A project identified as “the highest priority” for the continued restoration of Mayslake Hall in Oak Brook could proceed if the DuPage County Forest Preserve District secures a $215,000 grant from the Illinois Department of Natural Resources.

Forest preserve commissioners are scheduled to decide next week whether the district will apply for the money through the IDNR’s Illinois State Museums Capital Grant Program. If the grant application is approved, the district can restore part of the exterior of the historic mansion in Mayslake Forest Preserve.

District officials say the estimated $525,000 project is a top priority because it would stop further deterioration of the building envelope, which protects areas inside the 39-room mansion that already have been restored.

“This is an important project simply to be able to conserve the restoration work that has already taken place inside the hall,” said David Guritz, director of the district’s office of education.

Mayslake Hall is a Tudor Revival-style mansion that coal baron Francis Stuyvesant Peabody built between 1919 and 1921. After Peabody’s death in 1922, his family sold the estate to the Franciscan Province of the Sacred Heart Order of Friars Minor, which converted the mansion into a retreat house.

Through the years, the order sold sections of the estate. The forest preserve district bought the remaining 88 acres of the Mayslake property in 1993 after taxpayers approved a $17.5 million tax increase. Since then, the Mayslake Peabody Estate has consumed millions of additional dollars for capital improvements.

Currently, Mayslake Hall is being used as an educational center with architectural tours, lectures and artistic performances throughout the year.

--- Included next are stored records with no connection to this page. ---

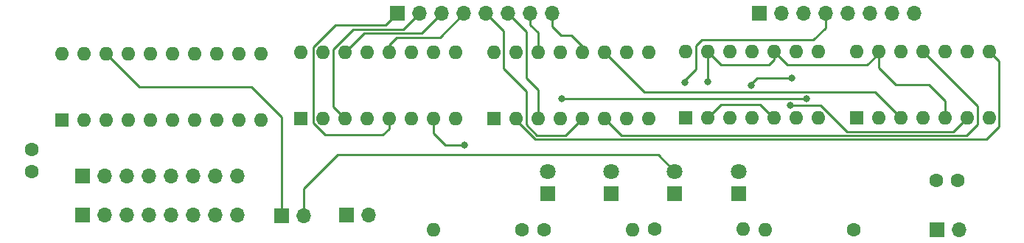
<source format=gbr>
%TF.GenerationSoftware,KiCad,Pcbnew,(5.1.9-0-10_14)*%
%TF.CreationDate,2021-04-29T01:47:43-04:00*%
%TF.ProjectId,ALU,414c552e-6b69-4636-9164-5f7063625858,rev?*%
%TF.SameCoordinates,Original*%
%TF.FileFunction,Copper,L2,Inr*%
%TF.FilePolarity,Positive*%
%FSLAX46Y46*%
G04 Gerber Fmt 4.6, Leading zero omitted, Abs format (unit mm)*
G04 Created by KiCad (PCBNEW (5.1.9-0-10_14)) date 2021-04-29 01:47:43*
%MOMM*%
%LPD*%
G01*
G04 APERTURE LIST*
%TA.AperFunction,ComponentPad*%
%ADD10C,1.600000*%
%TD*%
%TA.AperFunction,ComponentPad*%
%ADD11O,1.700000X1.700000*%
%TD*%
%TA.AperFunction,ComponentPad*%
%ADD12R,1.700000X1.700000*%
%TD*%
%TA.AperFunction,ComponentPad*%
%ADD13O,1.600000X1.600000*%
%TD*%
%TA.AperFunction,ComponentPad*%
%ADD14R,1.600000X1.600000*%
%TD*%
%TA.AperFunction,ComponentPad*%
%ADD15C,1.800000*%
%TD*%
%TA.AperFunction,ComponentPad*%
%ADD16R,1.800000X1.800000*%
%TD*%
%TA.AperFunction,ViaPad*%
%ADD17C,0.800000*%
%TD*%
%TA.AperFunction,Conductor*%
%ADD18C,0.250000*%
%TD*%
G04 APERTURE END LIST*
D10*
%TO.N,GND*%
%TO.C,C4*%
X19415760Y-52680240D03*
%TO.N,VCC*%
X19415760Y-50180240D03*
%TD*%
D11*
%TO.N,/Y1*%
%TO.C,J6*%
X43053000Y-57683400D03*
%TO.N,/Y2*%
X40513000Y-57683400D03*
%TO.N,/Y3*%
X37973000Y-57683400D03*
%TO.N,/Y4*%
X35433000Y-57683400D03*
%TO.N,/Y5*%
X32893000Y-57683400D03*
%TO.N,/Y6*%
X30353000Y-57683400D03*
%TO.N,/Y7*%
X27813000Y-57683400D03*
D12*
%TO.N,/Y8*%
X25273000Y-57683400D03*
%TD*%
D11*
%TO.N,/Y1*%
%TO.C,J4*%
X43042840Y-53233320D03*
%TO.N,/Y2*%
X40502840Y-53233320D03*
%TO.N,/Y3*%
X37962840Y-53233320D03*
%TO.N,/Y4*%
X35422840Y-53233320D03*
%TO.N,/Y5*%
X32882840Y-53233320D03*
%TO.N,/Y6*%
X30342840Y-53233320D03*
%TO.N,/Y7*%
X27802840Y-53233320D03*
D12*
%TO.N,/Y8*%
X25262840Y-53233320D03*
%TD*%
D13*
%TO.N,VCC*%
%TO.C,U15*%
X94523560Y-38862000D03*
%TO.N,GND*%
X109763560Y-46482000D03*
%TO.N,/SUB*%
X97063560Y-38862000D03*
%TO.N,Net-(U13-Pad15)*%
X107223560Y-46482000D03*
%TO.N,B1*%
X99603560Y-38862000D03*
%TO.N,/SUB*%
X104683560Y-46482000D03*
%TO.N,Net-(U13-Pad6)*%
X102143560Y-38862000D03*
%TO.N,B3*%
X102143560Y-46482000D03*
%TO.N,/SUB*%
X104683560Y-38862000D03*
%TO.N,Net-(U13-Pad11)*%
X99603560Y-46482000D03*
%TO.N,B2*%
X107223560Y-38862000D03*
%TO.N,/SUB*%
X97063560Y-46482000D03*
%TO.N,Net-(U13-Pad2)*%
X109763560Y-38862000D03*
D14*
%TO.N,B4*%
X94523560Y-46482000D03*
%TD*%
D13*
%TO.N,VCC*%
%TO.C,U14*%
X114173000Y-38851840D03*
%TO.N,GND*%
X129413000Y-46471840D03*
%TO.N,/SUB*%
X116713000Y-38851840D03*
%TO.N,Net-(U12-Pad15)*%
X126873000Y-46471840D03*
%TO.N,B5*%
X119253000Y-38851840D03*
%TO.N,/SUB*%
X124333000Y-46471840D03*
%TO.N,Net-(U12-Pad6)*%
X121793000Y-38851840D03*
%TO.N,B7*%
X121793000Y-46471840D03*
%TO.N,/SUB*%
X124333000Y-38851840D03*
%TO.N,Net-(U12-Pad11)*%
X119253000Y-46471840D03*
%TO.N,B6*%
X126873000Y-38851840D03*
%TO.N,/SUB*%
X116713000Y-46471840D03*
%TO.N,Net-(U12-Pad2)*%
X129413000Y-38851840D03*
D14*
%TO.N,B8*%
X114173000Y-46471840D03*
%TD*%
D13*
%TO.N,VCC*%
%TO.C,U13*%
X50370740Y-38958520D03*
%TO.N,GND*%
X68150740Y-46578520D03*
%TO.N,Net-(U13-Pad15)*%
X52910740Y-38958520D03*
%TO.N,/SUB*%
X65610740Y-46578520D03*
%TO.N,A3*%
X55450740Y-38958520D03*
%TO.N,Net-(U13-Pad6)*%
X63070740Y-46578520D03*
%TO.N,/SUM3*%
X57990740Y-38958520D03*
%TO.N,A1*%
X60530740Y-46578520D03*
%TO.N,A4*%
X60530740Y-38958520D03*
%TO.N,/SUM1*%
X57990740Y-46578520D03*
%TO.N,Net-(U13-Pad11)*%
X63070740Y-38958520D03*
%TO.N,A2*%
X55450740Y-46578520D03*
%TO.N,/SUM4*%
X65610740Y-38958520D03*
%TO.N,Net-(U13-Pad2)*%
X52910740Y-46578520D03*
%TO.N,Net-(U12-Pad7)*%
X68150740Y-38958520D03*
D14*
%TO.N,/SUM2*%
X50370740Y-46578520D03*
%TD*%
D13*
%TO.N,VCC*%
%TO.C,U12*%
X72527160Y-38958520D03*
%TO.N,GND*%
X90307160Y-46578520D03*
%TO.N,Net-(U12-Pad15)*%
X75067160Y-38958520D03*
%TO.N,Net-(U12-Pad7)*%
X87767160Y-46578520D03*
%TO.N,A7*%
X77607160Y-38958520D03*
%TO.N,Net-(U12-Pad6)*%
X85227160Y-46578520D03*
%TO.N,/SUM7*%
X80147160Y-38958520D03*
%TO.N,A5*%
X82687160Y-46578520D03*
%TO.N,A8*%
X82687160Y-38958520D03*
%TO.N,/SUM5*%
X80147160Y-46578520D03*
%TO.N,Net-(U12-Pad11)*%
X85227160Y-38958520D03*
%TO.N,A6*%
X77607160Y-46578520D03*
%TO.N,/SUM8*%
X87767160Y-38958520D03*
%TO.N,Net-(U12-Pad2)*%
X75067160Y-46578520D03*
%TO.N,/CARRY_OUT*%
X90307160Y-38958520D03*
D14*
%TO.N,/SUM6*%
X72527160Y-46578520D03*
%TD*%
D13*
%TO.N,VCC*%
%TO.C,U11*%
X22961600Y-39126160D03*
%TO.N,GND*%
X45821600Y-46746160D03*
%TO.N,/SUM_OUT*%
X25501600Y-39126160D03*
%TO.N,/Y1*%
X43281600Y-46746160D03*
%TO.N,/SUM8*%
X28041600Y-39126160D03*
%TO.N,/Y2*%
X40741600Y-46746160D03*
%TO.N,/SUM7*%
X30581600Y-39126160D03*
%TO.N,/Y3*%
X38201600Y-46746160D03*
%TO.N,/SUM6*%
X33121600Y-39126160D03*
%TO.N,/Y4*%
X35661600Y-46746160D03*
%TO.N,/SUM5*%
X35661600Y-39126160D03*
%TO.N,/Y5*%
X33121600Y-46746160D03*
%TO.N,/SUM4*%
X38201600Y-39126160D03*
%TO.N,/Y6*%
X30581600Y-46746160D03*
%TO.N,/SUM3*%
X40741600Y-39126160D03*
%TO.N,/Y7*%
X28041600Y-46746160D03*
%TO.N,/SUM2*%
X43281600Y-39126160D03*
%TO.N,/Y8*%
X25501600Y-46746160D03*
%TO.N,/SUM1*%
X45821600Y-39126160D03*
D14*
%TO.N,GND*%
X22961600Y-46746160D03*
%TD*%
D13*
%TO.N,GND*%
%TO.C,R4*%
X101147880Y-59319160D03*
D10*
%TO.N,Net-(D28-Pad1)*%
X90987880Y-59319160D03*
%TD*%
D13*
%TO.N,GND*%
%TO.C,R3*%
X88473280Y-59375040D03*
D10*
%TO.N,Net-(D27-Pad1)*%
X78313280Y-59375040D03*
%TD*%
D13*
%TO.N,GND*%
%TO.C,R2*%
X103672640Y-59339480D03*
D10*
%TO.N,Net-(D26-Pad1)*%
X113832640Y-59339480D03*
%TD*%
D13*
%TO.N,GND*%
%TO.C,R1*%
X65577720Y-59375040D03*
D10*
%TO.N,Net-(D25-Pad1)*%
X75737720Y-59375040D03*
%TD*%
D11*
%TO.N,/CARRY_OUT*%
%TO.C,J8*%
X50693320Y-57729120D03*
D12*
%TO.N,/SUM8*%
X48153320Y-57729120D03*
%TD*%
D11*
%TO.N,/SUB*%
%TO.C,J5*%
X58105040Y-57678320D03*
D12*
%TO.N,/SUM_OUT*%
X55565040Y-57678320D03*
%TD*%
D11*
%TO.N,B8*%
%TO.C,J3*%
X120771920Y-34493200D03*
%TO.N,B7*%
X118231920Y-34493200D03*
%TO.N,B6*%
X115691920Y-34493200D03*
%TO.N,B5*%
X113151920Y-34493200D03*
%TO.N,B4*%
X110611920Y-34493200D03*
%TO.N,B3*%
X108071920Y-34493200D03*
%TO.N,B2*%
X105531920Y-34493200D03*
D12*
%TO.N,B1*%
X102991920Y-34493200D03*
%TD*%
D11*
%TO.N,A8*%
%TO.C,J2*%
X79227680Y-34498280D03*
%TO.N,A7*%
X76687680Y-34498280D03*
%TO.N,A6*%
X74147680Y-34498280D03*
%TO.N,A5*%
X71607680Y-34498280D03*
%TO.N,A4*%
X69067680Y-34498280D03*
%TO.N,A3*%
X66527680Y-34498280D03*
%TO.N,A2*%
X63987680Y-34498280D03*
D12*
%TO.N,A1*%
X61447680Y-34498280D03*
%TD*%
D11*
%TO.N,VCC*%
%TO.C,J1*%
X125928120Y-59385200D03*
D12*
%TO.N,GND*%
X123388120Y-59385200D03*
%TD*%
D15*
%TO.N,/CARRY_OUT*%
%TO.C,D28*%
X93309440Y-52679600D03*
D16*
%TO.N,Net-(D28-Pad1)*%
X93309440Y-55219600D03*
%TD*%
D15*
%TO.N,/SUM8*%
%TO.C,D27*%
X86014560Y-52679600D03*
D16*
%TO.N,Net-(D27-Pad1)*%
X86014560Y-55219600D03*
%TD*%
D15*
%TO.N,/SUB*%
%TO.C,D26*%
X100655120Y-52715160D03*
D16*
%TO.N,Net-(D26-Pad1)*%
X100655120Y-55255160D03*
%TD*%
D15*
%TO.N,/SUM_OUT*%
%TO.C,D25*%
X78729840Y-52699920D03*
D16*
%TO.N,Net-(D25-Pad1)*%
X78729840Y-55239920D03*
%TD*%
D10*
%TO.N,GND*%
%TO.C,C5*%
X123331600Y-53700680D03*
%TO.N,VCC*%
X125831600Y-53700680D03*
%TD*%
D17*
%TO.N,B4*%
X94482920Y-42468800D03*
%TO.N,B3*%
X106766360Y-41955720D03*
X102118160Y-42753280D03*
%TO.N,/SUB*%
X97063560Y-42357040D03*
X69148960Y-49616362D03*
%TO.N,Net-(U12-Pad15)*%
X106547920Y-45034200D03*
%TO.N,Net-(U13-Pad2)*%
X108417360Y-44302680D03*
X80370680Y-44302680D03*
%TD*%
D18*
%TO.N,A8*%
X82687160Y-38308280D02*
X82687160Y-38958520D01*
X81396840Y-37017960D02*
X82687160Y-38308280D01*
X80223360Y-37017960D02*
X81396840Y-37017960D01*
X79227680Y-36022280D02*
X80223360Y-37017960D01*
X79227680Y-34498280D02*
X79227680Y-36022280D01*
%TO.N,A7*%
X76687680Y-34498280D02*
X76687680Y-35803840D01*
X77607160Y-36723320D02*
X77607160Y-38958520D01*
X76687680Y-35803840D02*
X77607160Y-36723320D01*
%TO.N,A6*%
X74147680Y-34498280D02*
X76235560Y-36586160D01*
X76235560Y-36586160D02*
X76235560Y-41915080D01*
X77607160Y-43286680D02*
X77607160Y-46578520D01*
X76235560Y-41915080D02*
X77607160Y-43286680D01*
%TO.N,A5*%
X76235560Y-43439080D02*
X76235560Y-47298470D01*
X76235560Y-47298470D02*
X77483679Y-48546589D01*
X80719091Y-48546589D02*
X82687160Y-46578520D01*
X71607680Y-34498280D02*
X73652161Y-36542761D01*
X73652161Y-36542761D02*
X73652161Y-40855681D01*
X73652161Y-40855681D02*
X76235560Y-43439080D01*
X77483679Y-48546589D02*
X80719091Y-48546589D01*
%TO.N,A4*%
X60530740Y-38107620D02*
X60530740Y-38958520D01*
X61401960Y-37236400D02*
X60530740Y-38107620D01*
X66329560Y-37236400D02*
X61401960Y-37236400D01*
X69067680Y-34498280D02*
X66329560Y-37236400D01*
%TO.N,A3*%
X57622871Y-36786389D02*
X55450740Y-38958520D01*
X64239571Y-36786389D02*
X57622871Y-36786389D01*
X66527680Y-34498280D02*
X64239571Y-36786389D01*
%TO.N,A2*%
X54091840Y-38652418D02*
X54091840Y-45219620D01*
X63987680Y-34498280D02*
X62149582Y-36336378D01*
X62149582Y-36336378D02*
X56407880Y-36336378D01*
X54091840Y-45219620D02*
X55450740Y-46578520D01*
X56407880Y-36336378D02*
X54091840Y-38652418D01*
%TO.N,A1*%
X60530740Y-47749460D02*
X60530740Y-46578520D01*
X59791600Y-48488600D02*
X60530740Y-47749460D01*
X54344538Y-35859720D02*
X51785739Y-38418519D01*
X51785739Y-47118521D02*
X53155818Y-48488600D01*
X53155818Y-48488600D02*
X59791600Y-48488600D01*
X51785739Y-38418519D02*
X51785739Y-47118521D01*
X60086240Y-35859720D02*
X54344538Y-35859720D01*
X61447680Y-34498280D02*
X60086240Y-35859720D01*
%TO.N,B4*%
X109209840Y-37561520D02*
X110611920Y-36159440D01*
X96453960Y-37561520D02*
X109209840Y-37561520D01*
X95773240Y-38242240D02*
X96453960Y-37561520D01*
X95773240Y-40883840D02*
X95773240Y-38242240D01*
X110611920Y-36159440D02*
X110611920Y-34493200D01*
X94482920Y-42174160D02*
X95773240Y-40883840D01*
X94482920Y-42468800D02*
X94482920Y-42174160D01*
%TO.N,B3*%
X106766360Y-41955720D02*
X102763320Y-41955720D01*
X102118160Y-42600880D02*
X102118160Y-42753280D01*
X102763320Y-41955720D02*
X102118160Y-42600880D01*
%TO.N,/SUB*%
X116713000Y-38851840D02*
X116713000Y-40716200D01*
X116713000Y-40716200D02*
X118724680Y-42727880D01*
X118724680Y-42727880D02*
X122509280Y-42727880D01*
X124333000Y-44551600D02*
X124333000Y-46471840D01*
X122509280Y-42727880D02*
X124333000Y-44551600D01*
X97063560Y-38862000D02*
X98623120Y-40421560D01*
X98623120Y-40421560D02*
X104099360Y-40421560D01*
X104683560Y-39837360D02*
X104683560Y-38862000D01*
X104099360Y-40421560D02*
X104683560Y-39837360D01*
X97063560Y-46482000D02*
X98582480Y-44963080D01*
X98582480Y-44963080D02*
X103068120Y-44963080D01*
X104587040Y-46482000D02*
X104683560Y-46482000D01*
X103068120Y-44963080D02*
X104587040Y-46482000D01*
X97063560Y-38862000D02*
X97063560Y-42357040D01*
X104683560Y-38862000D02*
X106212640Y-40391080D01*
X106212640Y-40391080D02*
X115422680Y-40391080D01*
X116713000Y-39100760D02*
X116713000Y-38851840D01*
X115422680Y-40391080D02*
X116713000Y-39100760D01*
X66974722Y-49616362D02*
X69148960Y-49616362D01*
X65610740Y-48252380D02*
X66974722Y-49616362D01*
X65610740Y-46578520D02*
X65610740Y-48252380D01*
%TO.N,/SUM8*%
X48153320Y-57729120D02*
X48153320Y-46390560D01*
X48153320Y-46390560D02*
X44688760Y-42926000D01*
X31841440Y-42926000D02*
X28041600Y-39126160D01*
X44688760Y-42926000D02*
X31841440Y-42926000D01*
%TO.N,/CARRY_OUT*%
X50693320Y-57729120D02*
X50693320Y-54635400D01*
X50693320Y-54635400D02*
X54579520Y-50749200D01*
X91379040Y-50749200D02*
X93309440Y-52679600D01*
X54579520Y-50749200D02*
X91379040Y-50749200D01*
%TO.N,Net-(U12-Pad15)*%
X125248262Y-48096578D02*
X126873000Y-46471840D01*
X113125658Y-48096578D02*
X125248262Y-48096578D01*
X110063280Y-45034200D02*
X113125658Y-48096578D01*
X106547920Y-45034200D02*
X110063280Y-45034200D01*
%TO.N,Net-(U12-Pad6)*%
X128122680Y-47264320D02*
X128122680Y-45181520D01*
X128122680Y-45181520D02*
X121793000Y-38851840D01*
X126840411Y-48546589D02*
X128122680Y-47264320D01*
X87195229Y-48546589D02*
X126840411Y-48546589D01*
X85227160Y-46578520D02*
X87195229Y-48546589D01*
%TO.N,Net-(U12-Pad11)*%
X116286280Y-43505120D02*
X119253000Y-46471840D01*
X89773760Y-43505120D02*
X116286280Y-43505120D01*
X85227160Y-38958520D02*
X89773760Y-43505120D01*
%TO.N,Net-(U12-Pad2)*%
X75067160Y-46766480D02*
X75067160Y-46578520D01*
X77297280Y-48996600D02*
X75067160Y-46766480D01*
X129082800Y-48996600D02*
X77297280Y-48996600D01*
X130538001Y-39976841D02*
X130538001Y-47541399D01*
X129413000Y-38851840D02*
X130538001Y-39976841D01*
X130538001Y-47541399D02*
X129082800Y-48996600D01*
%TO.N,Net-(U13-Pad2)*%
X80370680Y-44302680D02*
X108417360Y-44302680D01*
%TD*%
M02*

</source>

District officials estimate it will cost between $6 million to $8 million to fully restore the mansion. So far, about $1.5 million in work has been completed.

The proposed $525,000 project would focus on restoring the exterior of the courtyard elevation located at the rear of the building.

The project would include repointing the brick, limestone and chimneys and restoring the exterior stucco and woodwork. Windows would be restored or replaced and copper scuppers and downspouts would be repaired.

Officials are recommending the work be done before the district pursues other improvements to the building.

Future improvements planned for the house include restoring the first-floor dining room and breakfast porch. A sleeping porch also could be restored. The plan is to complete new projects as additional funding becomes available.

As for the proposed exterior work, officials are hoping to raise at least $100,000 in charitable donations to help pay for the project’s total cost. Still, the district would need to commit roughly $210,000 of its own money for the work to start in summer 2015.